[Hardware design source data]
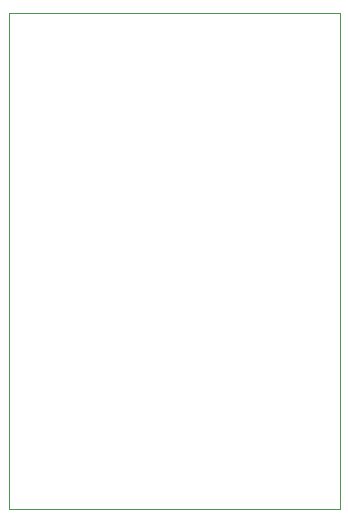
<source format=gbr>
G04 (created by PCBNEW (2013-jul-07)-stable) date Wed 04 Feb 2015 01:06:01 PM EST*
%MOIN*%
G04 Gerber Fmt 3.4, Leading zero omitted, Abs format*
%FSLAX34Y34*%
G01*
G70*
G90*
G04 APERTURE LIST*
%ADD10C,0.00590551*%
%ADD11C,0.00393701*%
G04 APERTURE END LIST*
G54D10*
G54D11*
X24015Y-29921D02*
X24015Y-29527D01*
X35039Y-29921D02*
X24015Y-29921D01*
X35039Y-13385D02*
X35039Y-29921D01*
X24015Y-13385D02*
X35039Y-13385D01*
X24015Y-29527D02*
X24015Y-13385D01*
M02*

</source>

_Aim of the task_: Search the entries above for the string "format", and report each line where it occurs.

_Answer to this problem_:
<source format=gbr>
G04 Gerber Fmt 3.4, Leading zero omitted, Abs format*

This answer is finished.